Lately, I've been revisiting The Chronicles of Barset, his most famous works (with possible competition from The Pallisers). One of my favorites is Dr. Thorne, the account of a country doctor with no pretentions as to his profession. He is looked down on by those who cater only to the health of the upper class because he charges the same modest fee to everyone, rich or poor. He takes responsibility for his brother's great sin in sexually forcing a dependent servant girl. After the death of the rapist, the servant falls in love with a man of her class who wants to emigrate to America but does not want to raise another man's child. Dr. Thorne takes responsibility for the infant Mary, has her looked after with friends at a distance through infancy, and gives her a fine education, and brings her as a young adult to Barsetshire and introduces her to the world as his niece.

Of course, she and the heir to the nearest stately home fall madly in love, though she is a penniless, illegitimate child, and his father has encumbered the vast acreage of his property with countless debts, so he must marry money. The novel follows the story of how these two unlikely lovers find their happy ending against fearsome odds.

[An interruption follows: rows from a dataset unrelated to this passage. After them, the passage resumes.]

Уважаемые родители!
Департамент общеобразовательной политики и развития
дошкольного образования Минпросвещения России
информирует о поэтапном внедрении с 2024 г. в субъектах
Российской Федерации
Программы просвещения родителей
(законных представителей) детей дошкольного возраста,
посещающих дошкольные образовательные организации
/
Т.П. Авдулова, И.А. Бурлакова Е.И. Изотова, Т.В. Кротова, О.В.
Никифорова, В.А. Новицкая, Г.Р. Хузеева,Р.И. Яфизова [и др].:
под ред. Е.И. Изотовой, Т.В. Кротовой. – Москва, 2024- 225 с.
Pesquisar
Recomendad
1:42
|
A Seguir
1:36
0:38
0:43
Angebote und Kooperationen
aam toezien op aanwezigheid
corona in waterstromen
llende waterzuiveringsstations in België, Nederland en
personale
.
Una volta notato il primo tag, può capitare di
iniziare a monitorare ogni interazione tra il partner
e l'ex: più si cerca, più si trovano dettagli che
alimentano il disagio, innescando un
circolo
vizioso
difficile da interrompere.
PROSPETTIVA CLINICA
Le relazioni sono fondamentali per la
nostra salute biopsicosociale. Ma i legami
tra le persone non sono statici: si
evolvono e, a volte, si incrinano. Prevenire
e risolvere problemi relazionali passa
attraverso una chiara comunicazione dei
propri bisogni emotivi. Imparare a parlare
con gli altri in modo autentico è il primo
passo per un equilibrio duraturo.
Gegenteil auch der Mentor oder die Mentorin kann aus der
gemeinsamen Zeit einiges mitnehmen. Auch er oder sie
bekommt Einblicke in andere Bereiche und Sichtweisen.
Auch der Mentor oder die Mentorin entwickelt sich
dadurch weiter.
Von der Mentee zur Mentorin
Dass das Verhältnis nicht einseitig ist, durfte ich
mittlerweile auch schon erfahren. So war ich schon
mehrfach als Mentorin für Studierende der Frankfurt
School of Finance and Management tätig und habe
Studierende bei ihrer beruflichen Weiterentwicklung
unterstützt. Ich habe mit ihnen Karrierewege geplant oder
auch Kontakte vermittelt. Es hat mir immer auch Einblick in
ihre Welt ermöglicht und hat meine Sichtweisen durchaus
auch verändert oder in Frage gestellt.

In the not-yet-formed structure of nineteenth-century novels, the author can do whatever he or she pleases and often does. So don't be put off by, say, the interruption in Mary's story for a corrupt election. Trollope's father running for Parliament in a corrupt election nearly bankrupted the family, so Trollope has much he wants to share and nothing to stop him. If you find these excursions into the author's concerns tedious, speed read through them or skip them altogether.

But other places where the standards of a novel were rough and unformed show in splendid detail in how the writer wrote. Watch how Trollope creates Mary's appearance out of thin air.

Of her personal appearance it certainly is my business as an author to say something. She is my heroine, and, as such, must necessarily be very beautiful; but, in truth, her mind and inner qualities are more clearly distinct to my brain than her outward form and features. I know that she was far from being tall, and far from being showy; that her feet and hands were small and delicate; that her eyes were bright when looked at, but not brilliant so as to make their brilliancy palpably visible to all around her; her hair was dark brown, and worn very plainly brushed from her forehead; her lips were thin, and her mouth, perhaps, in general inexpressive, but when she was eager in conversation it would show itself to be animated with curves of wonderous energy; and, quiet as she was in manner, sober and demure as was her usual settled appearance, she could talk, when the fit came on her, with an energy which in truth surprised those who did not know her; aye, and sometimes those who did. Energy! Nay, it was occasionally a concentration of passion, which left her for the moment perfectly unconscious of all other cares but solicitude for that subject which she might then be advocating.

So find your way into your own favorite nineteenth century novel, learn the basics when novelists were just learning them themselves, and bring it back to modern writing. There are great novels waiting to be written all around us.